◆ **Given exercise**:
Please rewrite the entries below with "bbox" replaced by "bounding box" and nothing else changed, leaving out the pictures.

=-=-=-=-=

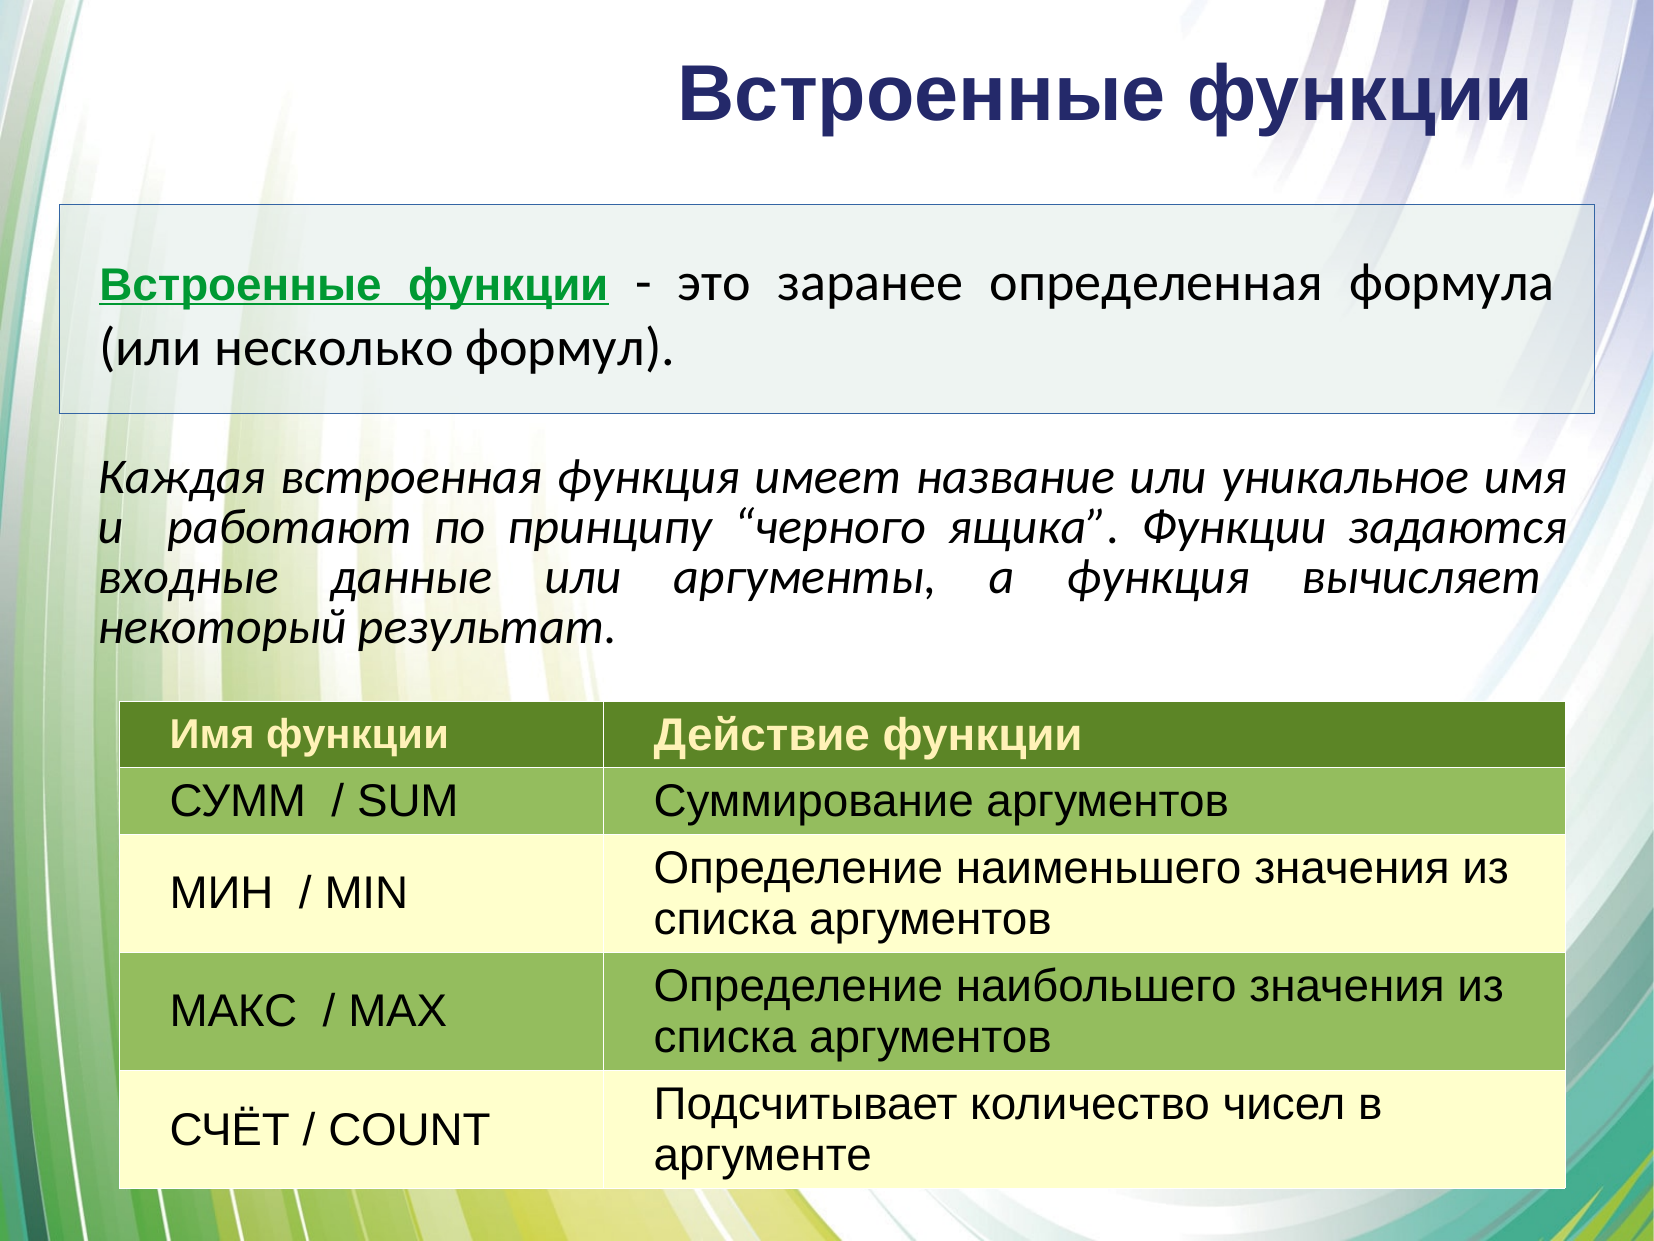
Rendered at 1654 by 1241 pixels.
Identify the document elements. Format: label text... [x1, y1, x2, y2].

table_cell СУММ / SUM [120, 768, 603, 834]
table_header Действие функции [604, 702, 1565, 767]
table_header Имя функции [120, 702, 603, 767]
text_box Встроенные функции [97, 34, 1571, 152]
table_cell Суммирование аргументов [604, 768, 1565, 834]
table_cell СЧЁТ / COUNT [120, 1071, 603, 1188]
table_cell МАКС / MAX [120, 953, 603, 1070]
text_box Каждая встроенная функция имеет название или уникальное имя и работают по принципу “черного ящика”. Функции задаются входные данные или аргументы, а функция вычисляет некоторый результат. [82, 448, 1583, 664]
table_cell Определение наибольшего значения из списка аргументов [604, 953, 1565, 1070]
table_cell Определение наименьшего значения из списка аргументов [604, 835, 1565, 952]
picture [0, 0, 1654, 1241]
table_cell Подсчитывает количество чисел в аргументе [604, 1071, 1565, 1188]
text_box [59, 204, 1595, 414]
text_box Встроенные функции - это заранее определенная формула (или несколько формул). [84, 238, 1571, 385]
table_cell МИН / MIN [120, 835, 603, 952]
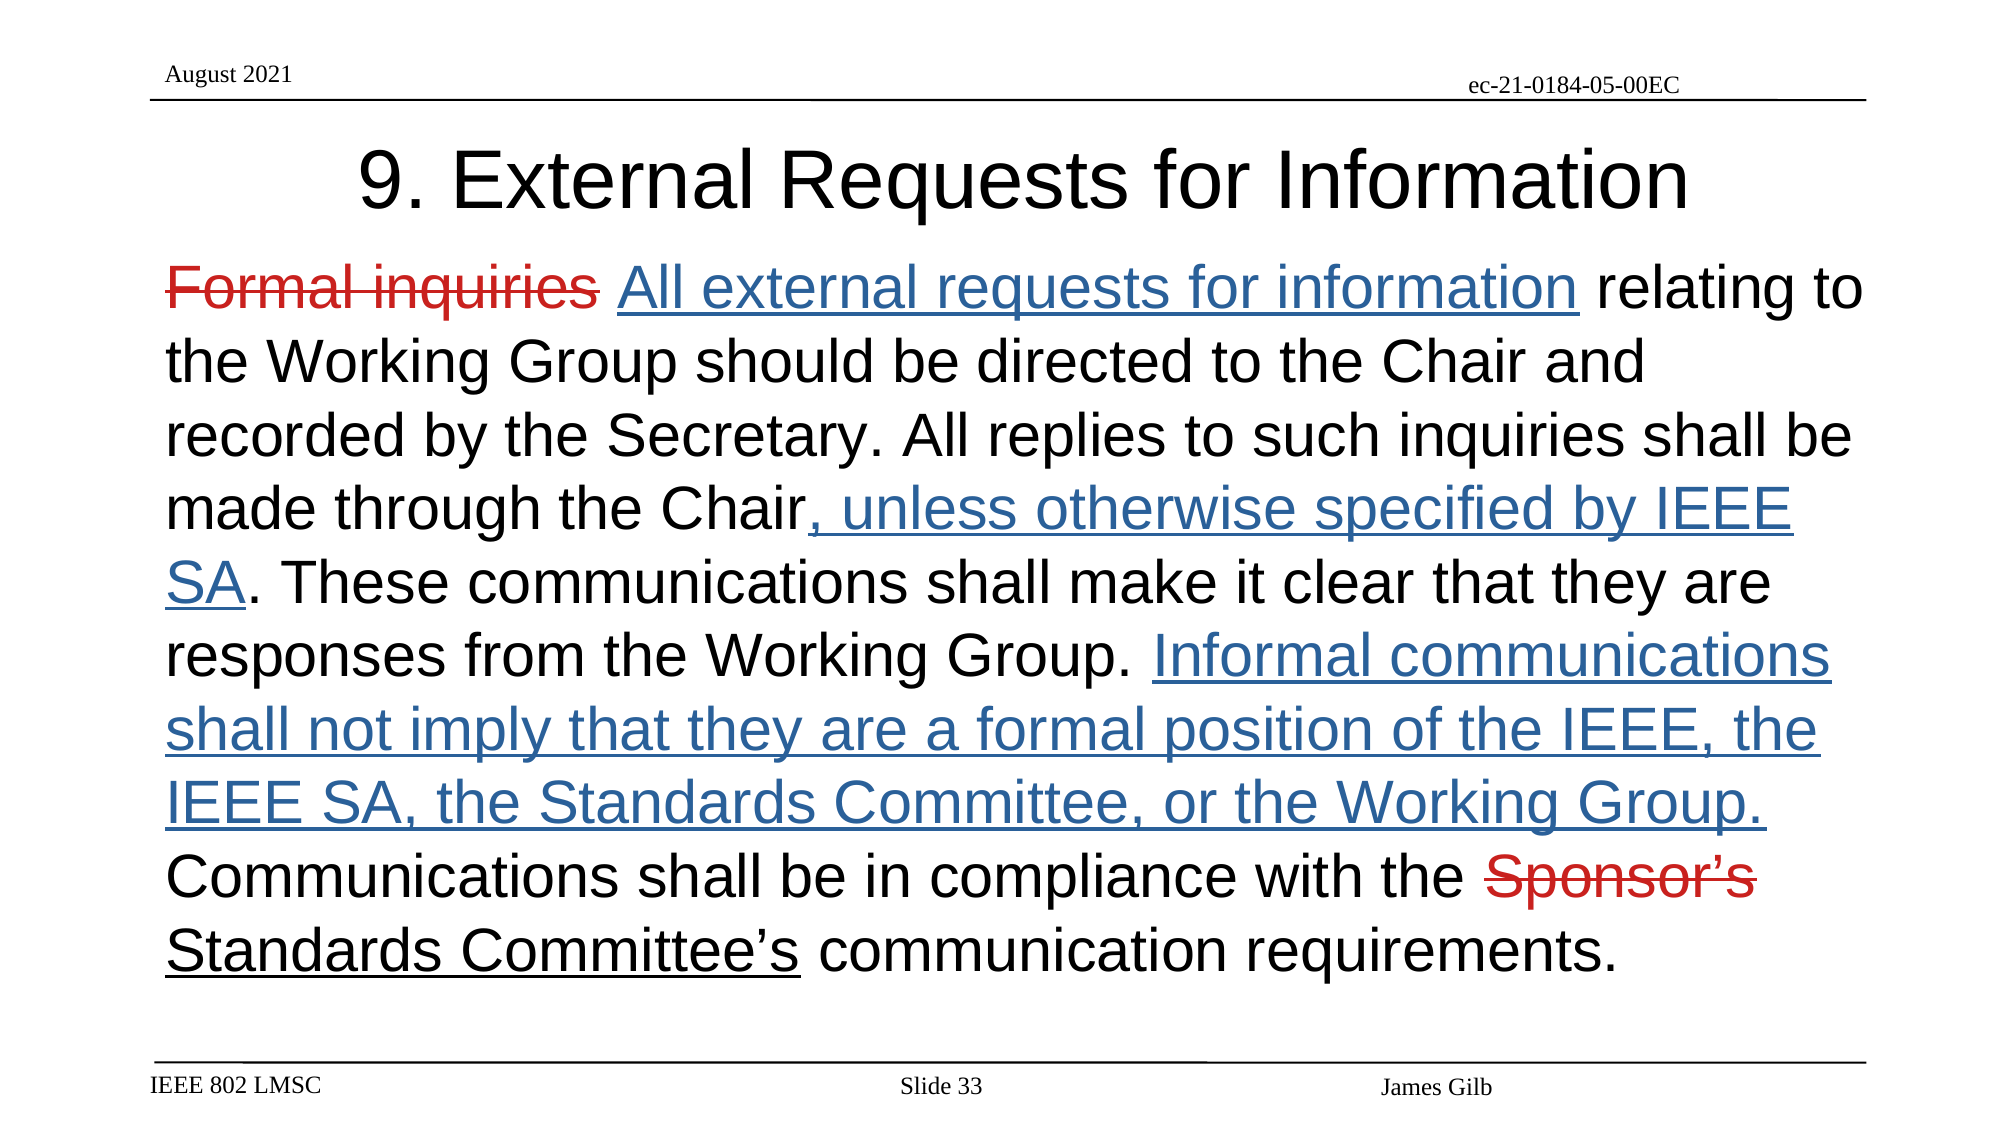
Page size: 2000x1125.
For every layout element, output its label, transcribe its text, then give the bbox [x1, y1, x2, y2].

=-=-=-=-=

◆ **Result of this task**:
Rendered at 1654 by 1241 pixels.
Identify the document elements. Format: label text... [x1, y1, x2, y2].

table_cell СУММ / SUM [120, 768, 603, 834]
table_header Действие функции [604, 702, 1565, 767]
table_header Имя функции [120, 702, 603, 767]
text_box Встроенные функции [97, 34, 1571, 152]
table_cell Суммирование аргументов [604, 768, 1565, 834]
table_cell СЧЁТ / COUNT [120, 1071, 603, 1188]
table_cell МАКС / MAX [120, 953, 603, 1070]
text_box Каждая встроенная функция имеет название или уникальное имя и работают по принципу “черного ящика”. Функции задаются входные данные или аргументы, а функция вычисляет некоторый результат. [82, 448, 1583, 664]
table_cell Определение наибольшего значения из списка аргументов [604, 953, 1565, 1070]
table_cell Определение наименьшего значения из списка аргументов [604, 835, 1565, 952]
picture [0, 0, 1654, 1241]
table_cell Подсчитывает количество чисел в аргументе [604, 1071, 1565, 1188]
text_box [59, 204, 1595, 414]
text_box Встроенные функции - это заранее определенная формула (или несколько формул). [84, 238, 1571, 385]
table_cell МИН / MIN [120, 835, 603, 952]
Page size: 2000x1125.
For every layout element, output its label, transcribe its text, then give the bounding box [x1, y1, x2, y2].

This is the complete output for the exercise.